1. Appeal and Error Failure to File Brief Review Affirmance. Where a defendant appeals from a judgment of conviction, and neither brief is filed or appearance for oral argument made, this court will examine the pleadings and the instructions and if no error prejudicial to the substantial rights of the defendant is apparent will affirm the judgment.

2. Same Sufficiency of Conflicting Evidence to Support Ruling on Motion to Suppress Evidence. Where there is a conflict in the testimony in the hearing upon the motion to suppress the evidence, the trial court's ruling thereon will not be disturbed if the same is supported by substantial evidence.

Appeal from County Court, Bryan County; Ceph Shoemaker, Judge.

J.M. (Bud) Garner was convicted of possession of intoxicating liquor, and he appeals. Affirmed.

W.L. Steger, Durant, for plaintiff in error.

Mac Q. Williamson, Atty. Gen., and Sam H. Lattimore, Asst. Atty. Gen., for defendant in error.

BRETT, P.J.

Data extract:
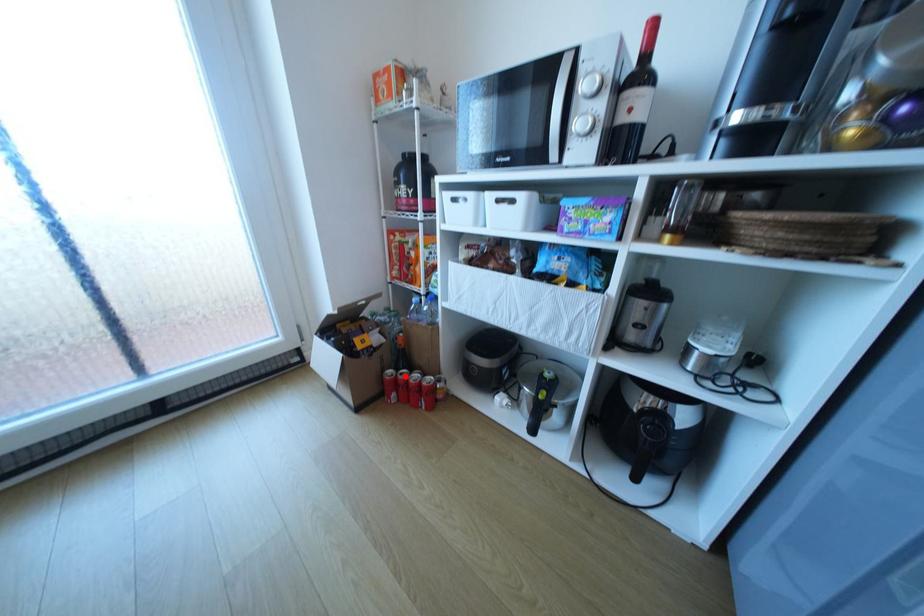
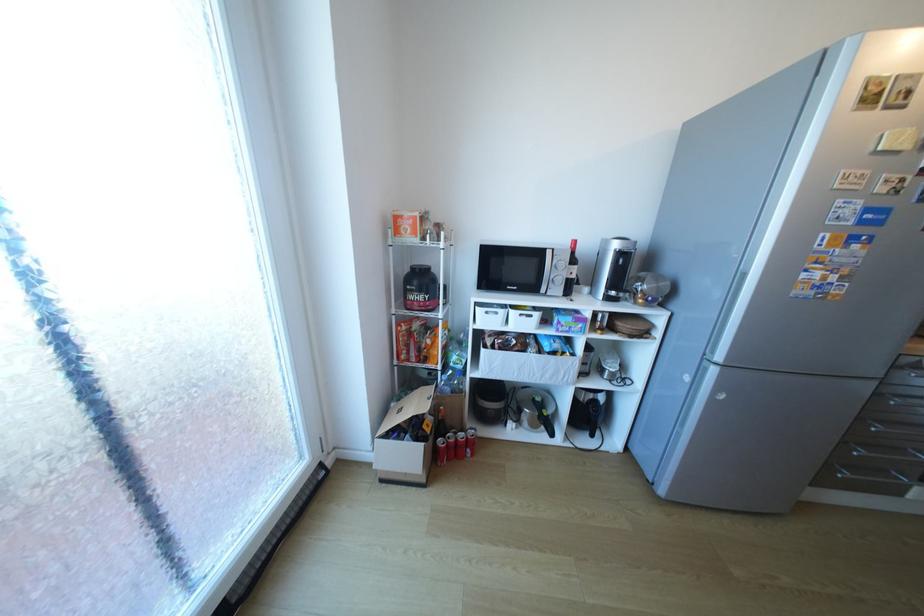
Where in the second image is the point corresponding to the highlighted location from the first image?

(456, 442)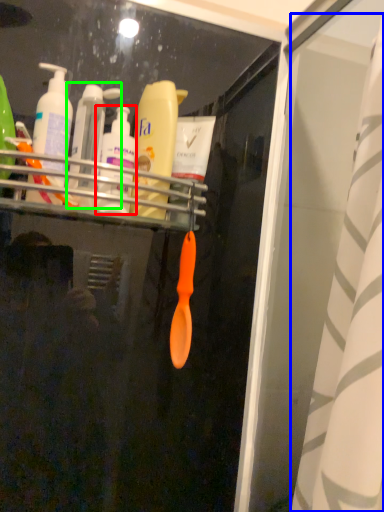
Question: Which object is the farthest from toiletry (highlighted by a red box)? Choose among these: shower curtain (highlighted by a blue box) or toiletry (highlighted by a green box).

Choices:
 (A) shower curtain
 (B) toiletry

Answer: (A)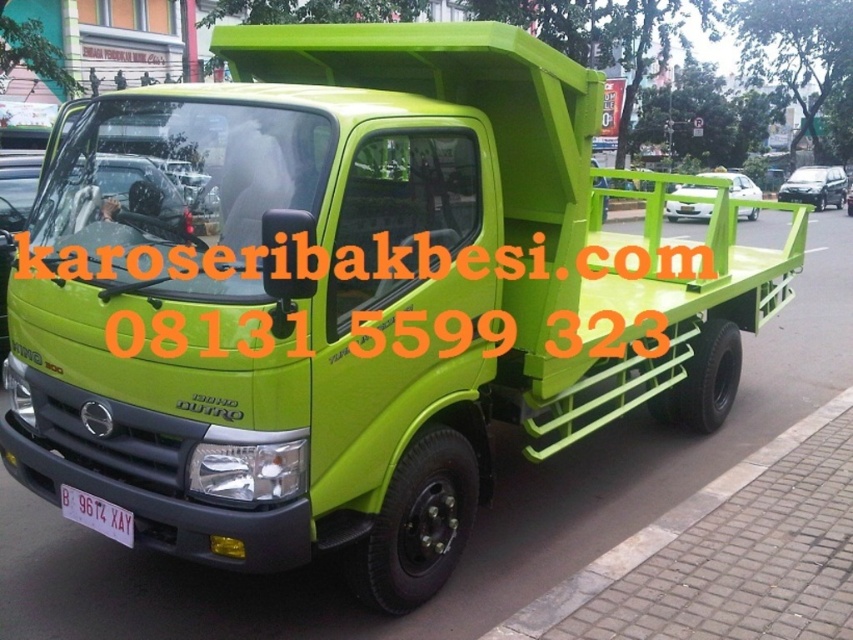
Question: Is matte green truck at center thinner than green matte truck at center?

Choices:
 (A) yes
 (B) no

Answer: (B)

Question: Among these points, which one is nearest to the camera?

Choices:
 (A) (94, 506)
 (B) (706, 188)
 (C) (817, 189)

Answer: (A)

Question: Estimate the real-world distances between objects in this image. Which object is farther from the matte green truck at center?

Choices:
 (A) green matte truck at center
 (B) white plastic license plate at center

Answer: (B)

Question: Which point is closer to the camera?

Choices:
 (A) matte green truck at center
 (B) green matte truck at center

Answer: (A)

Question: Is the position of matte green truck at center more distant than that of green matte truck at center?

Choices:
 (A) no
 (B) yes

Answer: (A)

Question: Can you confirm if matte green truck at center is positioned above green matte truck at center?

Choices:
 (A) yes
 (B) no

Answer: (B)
--
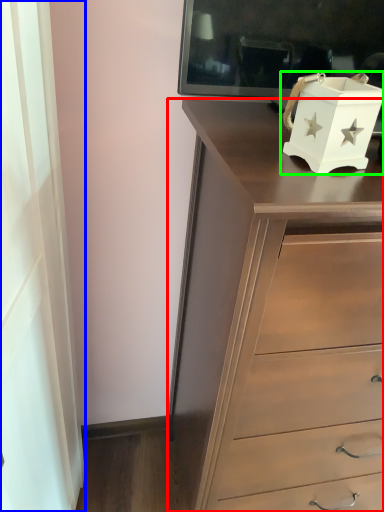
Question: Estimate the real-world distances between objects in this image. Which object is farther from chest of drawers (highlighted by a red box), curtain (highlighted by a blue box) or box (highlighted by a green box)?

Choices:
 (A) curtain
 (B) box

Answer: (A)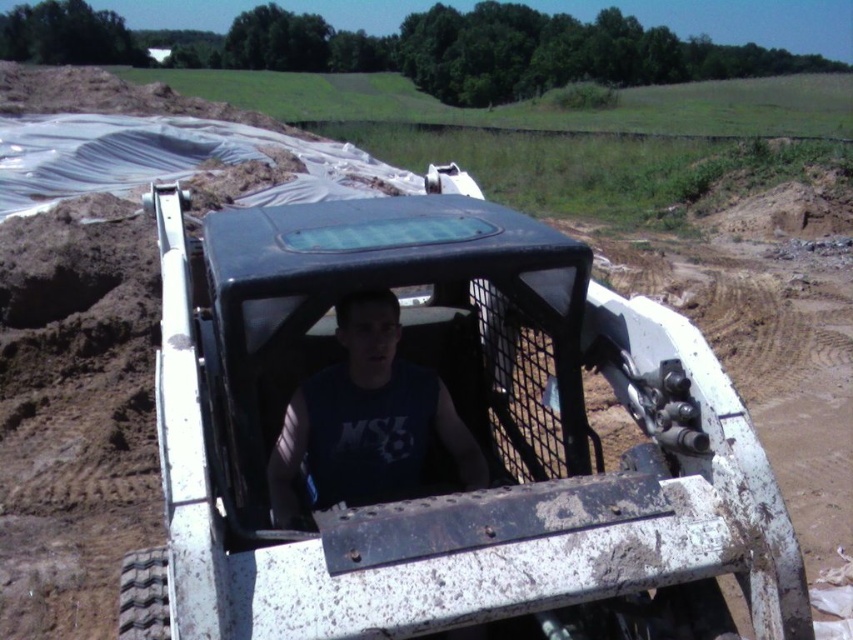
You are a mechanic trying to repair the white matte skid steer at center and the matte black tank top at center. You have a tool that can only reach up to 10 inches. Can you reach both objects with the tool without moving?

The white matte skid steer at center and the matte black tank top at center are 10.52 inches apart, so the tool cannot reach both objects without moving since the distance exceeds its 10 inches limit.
---
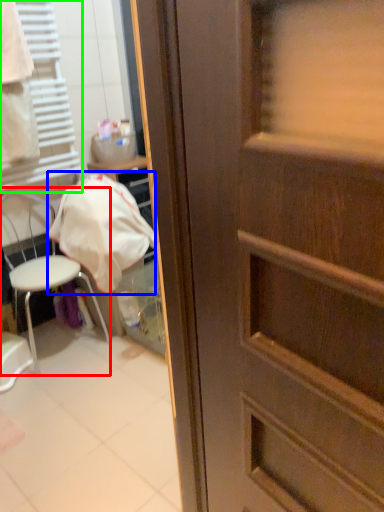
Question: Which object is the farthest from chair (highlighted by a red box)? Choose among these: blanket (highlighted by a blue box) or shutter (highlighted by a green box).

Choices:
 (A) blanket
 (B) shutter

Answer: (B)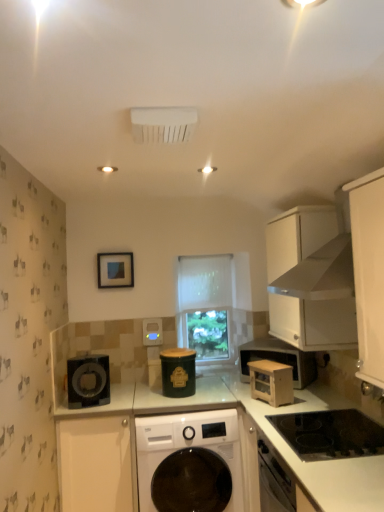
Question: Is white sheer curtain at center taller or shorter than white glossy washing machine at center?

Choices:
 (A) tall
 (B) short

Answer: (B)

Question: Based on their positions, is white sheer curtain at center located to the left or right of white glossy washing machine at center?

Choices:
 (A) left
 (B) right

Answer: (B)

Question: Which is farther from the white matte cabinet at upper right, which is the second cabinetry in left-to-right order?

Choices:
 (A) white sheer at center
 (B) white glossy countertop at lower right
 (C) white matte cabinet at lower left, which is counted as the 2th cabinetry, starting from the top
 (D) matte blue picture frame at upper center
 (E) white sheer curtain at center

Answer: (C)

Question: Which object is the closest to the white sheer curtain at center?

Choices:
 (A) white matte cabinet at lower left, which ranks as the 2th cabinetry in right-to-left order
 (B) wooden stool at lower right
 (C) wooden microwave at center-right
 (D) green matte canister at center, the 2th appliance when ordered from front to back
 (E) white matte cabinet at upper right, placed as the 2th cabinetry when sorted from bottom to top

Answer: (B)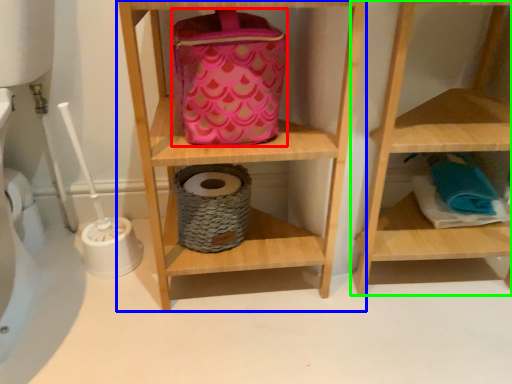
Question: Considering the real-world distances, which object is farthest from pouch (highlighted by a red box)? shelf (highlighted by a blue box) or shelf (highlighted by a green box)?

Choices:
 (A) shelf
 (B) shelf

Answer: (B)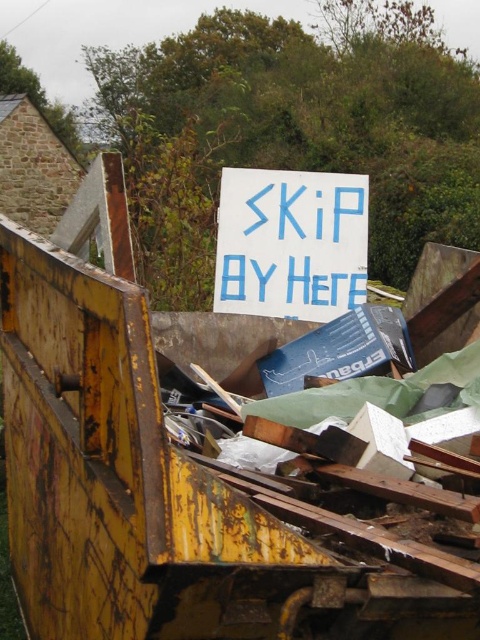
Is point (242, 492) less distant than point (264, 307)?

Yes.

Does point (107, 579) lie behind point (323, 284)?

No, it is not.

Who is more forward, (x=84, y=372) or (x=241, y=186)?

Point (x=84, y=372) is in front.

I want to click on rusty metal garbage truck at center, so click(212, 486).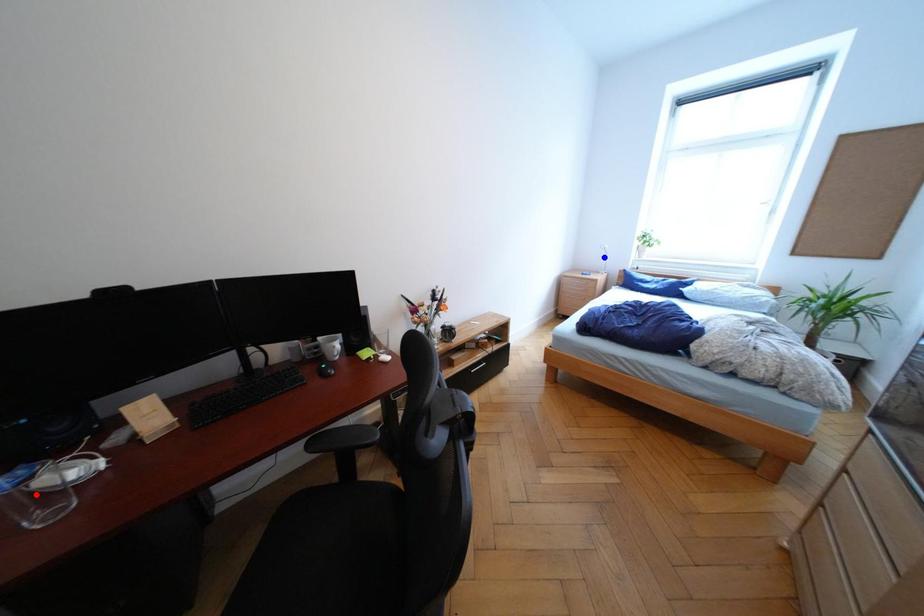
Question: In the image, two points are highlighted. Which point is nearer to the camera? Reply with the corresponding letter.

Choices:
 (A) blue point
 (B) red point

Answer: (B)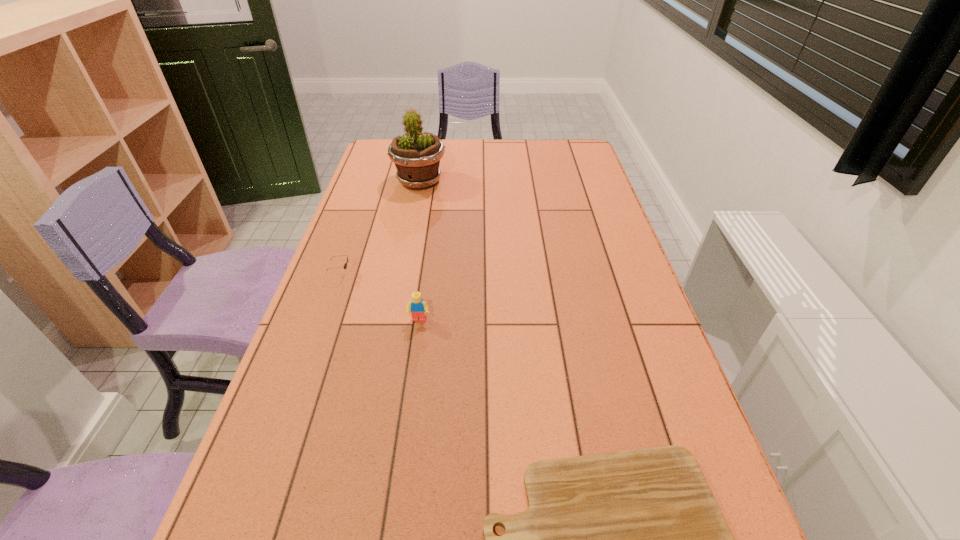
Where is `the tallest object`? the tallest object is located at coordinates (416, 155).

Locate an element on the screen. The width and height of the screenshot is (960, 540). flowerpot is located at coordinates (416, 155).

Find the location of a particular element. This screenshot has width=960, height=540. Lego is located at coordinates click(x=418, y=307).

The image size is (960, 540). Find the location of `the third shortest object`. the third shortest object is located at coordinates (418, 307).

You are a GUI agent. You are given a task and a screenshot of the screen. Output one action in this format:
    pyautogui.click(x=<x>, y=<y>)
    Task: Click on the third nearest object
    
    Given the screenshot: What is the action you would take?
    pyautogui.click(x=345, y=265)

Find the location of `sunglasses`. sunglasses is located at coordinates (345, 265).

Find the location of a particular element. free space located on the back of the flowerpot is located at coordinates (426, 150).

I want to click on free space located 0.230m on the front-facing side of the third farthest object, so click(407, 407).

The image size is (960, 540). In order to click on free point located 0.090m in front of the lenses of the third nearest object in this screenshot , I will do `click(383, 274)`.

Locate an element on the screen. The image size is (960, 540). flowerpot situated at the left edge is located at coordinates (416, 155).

Prompt 1: Translate this sentence from the appeal text into Spanish: "J.M. (Bud) Garner was convicted of possession of intoxicating liquor, and he appeals."
Prompt 2: Print the part of the appeal text starting with "Appeal from County" and going on through "he appeals. Affirmed.".

Exercise response 1: J.M. (Bud) Garner fue condenado por posesión de bebidas alcohólicas embriagantes, y apela.

Exercise response 2:
Appeal from County Court, Bryan County; Ceph Shoemaker, Judge.

J.M. (Bud) Garner was convicted of possession of intoxicating liquor, and he appeals. Affirmed.